A Tropical Makeover for a Small Garden
An overgrown garden in Portland is simplified and tidied, resulting in a comfortable and calm retreatGarden designer Lauren Hall-Behrens found herself in the predicament that catches up with most plant lovers. After nearly a decade, her 6,500-square-foot property in northeast Portland had grown dense and overcrowded. “It lacked cohesion, and the plants had grown up to block the light,” says Hall-Behrens, owner of the garden and landscape design studio Lilyvilla Gardens. “So much was going on that it made me anxious.” So she stepped back, looked at the garden as if she was her own client, and launched a major renovation.
The garden’s bones were good—a network of gravel pathways, maturing trees like Italian cypress and ‘Natchez’ crape myrtle, and a hefty stand of Japanese banana (Musa basjoo). But Hall-Behrens had lost track of her original idea of creating a contemporary, Pan-Asian-Tropical-style garden. “I like to use more plants than most modern garden designers do,” she explains of her dilemma.
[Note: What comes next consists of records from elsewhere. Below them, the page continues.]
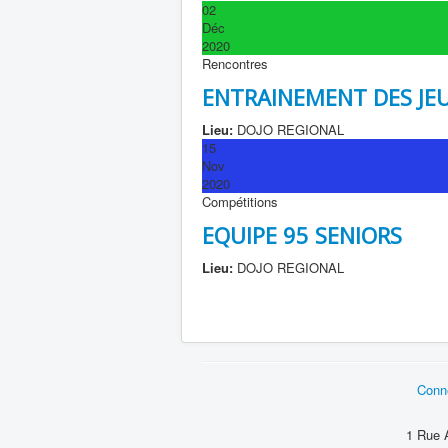
02
Déc
2020
Rencontres
ENTRAINEMENT DES JE
Lieu:
DOJO REGIONAL
15
Nov
2020
Compétitions
EQUIPE 95 SENIORS
Lieu:
DOJO REGIONAL
Conn
1 Rue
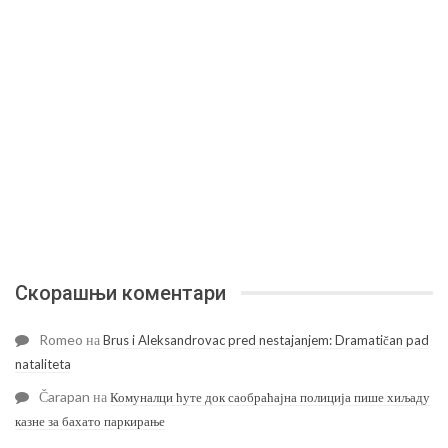
Скорашњи коментари
Romeo
на
Brus i Aleksandrovac pred nestajanjem: Dramatičan pad
nataliteta
Čarapan
на
Комуналци ћуте док саобраћајна полиција пише хиљаду
казне за бахато паркирање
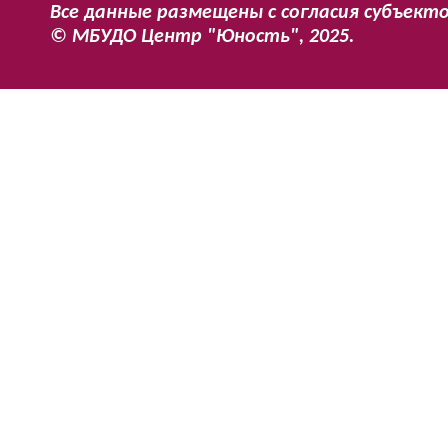
Все данные размещены с согласия субъект
© МБУДО Центр "Юность", 2025.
Hall-Behrens set to work cleaning out the thick, mid-layer of the garden. Then she planted sweeps of texture and color to create a visual link between various planting areas. The repetition of black and green mondo grass, with masses of ‘All Gold’ Japanese forest grass (Hakonechloa macra), unifies the plantings and reduces maintenance. To keep the garden looking lush for much of the year, she emphasized foliage texture over flower. And to keep things tidy, she confined annuals to containers, edged paths and beds in steel to keep gravel and soil in place, used plenty of hardscape, and chose small evergreens that don’t need much pruning. She also created definition with pots and architecture as well as plants.
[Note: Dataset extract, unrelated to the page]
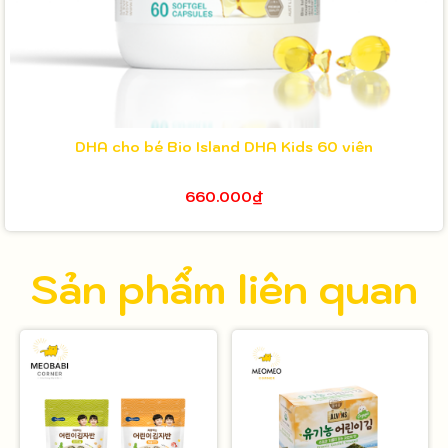
DHA cho bé Bio Island DHA Kids 60 viên
660.000₫
Sản phẩm liên quan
Layers of hedging, some in unexpected materials like bristly wire netting bush (Corokia cotoneaster), define the garden in all seasons, creating depth and texture as well as delineation. Hall-Behrens punctuates beds with pots, encircling the containers with hedges two or three layers deep. Hedging of various heights encloses both the patio and a hut for garden viewing. The effect is lush, sinuous, and strongly architectural.
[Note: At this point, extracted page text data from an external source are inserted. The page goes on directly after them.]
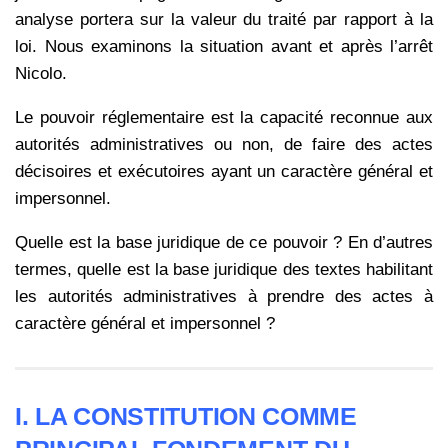
analyse portera sur la valeur du traité par rapport à la
loi. Nous examinons la situation avant et après l’arrêt
Nicolo.
Le pouvoir réglementaire est la capacité reconnue aux
autorités administratives ou non, de faire des actes
décisoires et exécutoires ayant un caractère général et
impersonnel.
Quelle est la base juridique de ce pouvoir ? En d’autres
termes, quelle est la base juridique des textes habilitant
les autorités administratives à prendre des actes à
caractère général et impersonnel ?
I.
LA CONSTITUTION COMME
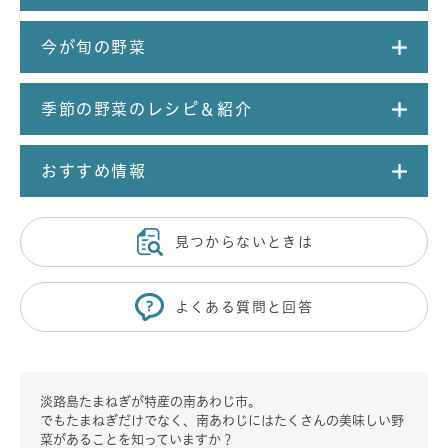
今が旬の野菜
季節の野菜のレシピ＆紹介
おすすめ情報
見つからないときは
よくある質問と回答
淡路島たまねぎが特産の南あわじ市。
でもたまねぎだけでなく、南あわじにはたくさんの美味しい野
菜があることを知っていますか？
With the renovation, Hall-Behrens returned to her garden’s Pan-Asian-Tropical-style roots. This meant sticking more closely to a palette of Asian flora, along with plants from Chile and New Zealand, all well suited to Portland’s mild climate. Her enthusiasm for tropical-looking plants (“I love big foliage, just love it”) and the work of Brazilian landscape architect Roberto Burle Marx inspired the garden’s layout, pattern, and bold foliage, like windmill palm (Trachycarpus fortunei), cannas, bear's breeches (Acanthus mollis), and groves of hardy Japanese bananas. The look is symmetrical without being formal, comfortably eclectic, and modernist without the hard edges. Also following a limited palette, the structural elements of the garden are black, rusty metal, or peacock blue, similar to the arbor-like structure painted to match the home’s trim color. “I’ve always been enamored by steel,” says Hall-Behrens, who uses rusty and perforated versions for edging, fences, and screens.
Hall-Behrens was clear about both her emotional and practical goals for the renovation. “I wanted to feel a sense of calm in the garden, and I wanted to see green when I looked out my windows in the winter.” Now there are plenty of evergreens—boxwood, yew, euonymous, ferns, and mondo grass—to both calm the garden visually, and carry the lushness of summer through all seasons.